TEKS YANG DIKAJI:

--

Sebagai salah satu daerah yang mayoritas penduduknya adalah Muslim, Aceh memiliki banyak tradisi yang masih dilestarikan hingga kini. Salah satu tradisi itu adalah “meugang” atau juga dikenal dengan berbagai sebutan antara lain Makmeugang, Haghi Mamagang, Uroe Meugang atau Uroe Keuneukoh.
“Gang” dalam bahasa Aceh berarti pasar. Pada hari-hari biasa pasar tidak banyak dikunjungi masyarakat. Namun menjelang bulan Ramadhan, Idul Fitri dan Idul Adha, masyarakat akan ramai mendatangi pasar, sehingga munculah istilah “Makmu that gang nyan “(makmur sekali pasar itu) atau Makmeugang.

--

KUMPULAN DATA:
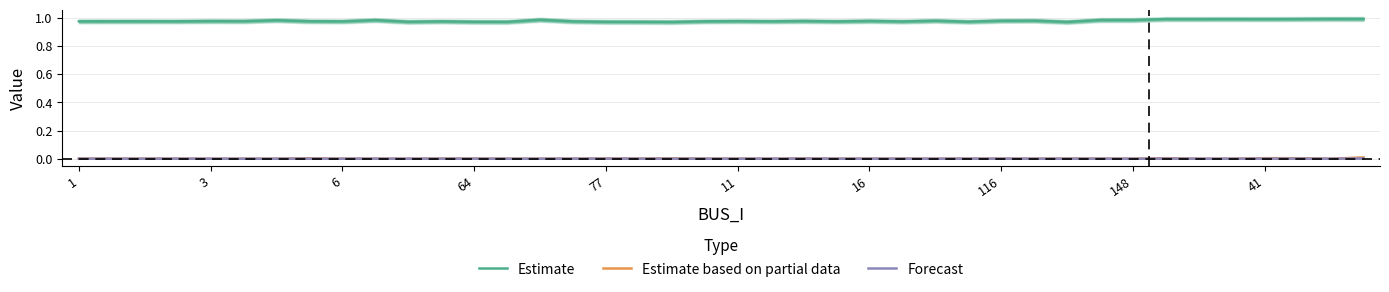

True or false: Estimate and Estimate based on partial data intersect in this chart.

False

--

GUNAKAN INFORMASI BERIKUT:
a. Ketik ulang sebagian teks tentang tradisi meugang, mulai dari kata-kata yang memuat "Sebagai salah satu" dan berhenti sesudah "atau Uroe Keuneukoh.".
b. Tuliskan semua sebutan lain untuk tradisi meugang yang disebutkan dalam teks tentang tradisi meugang.

JAWABAN BERURUTAN:
a.
Sebagai salah satu daerah yang mayoritas penduduknya adalah Muslim, Aceh memiliki banyak tradisi yang masih dilestarikan hingga kini. Salah satu tradisi itu adalah “meugang” atau juga dikenal dengan berbagai sebutan antara lain Makmeugang, Haghi Mamagang, Uroe Meugang atau Uroe Keuneukoh.

b. Makmeugang, Haghi Mamagang, Uroe Meugang, Uroe Keuneukoh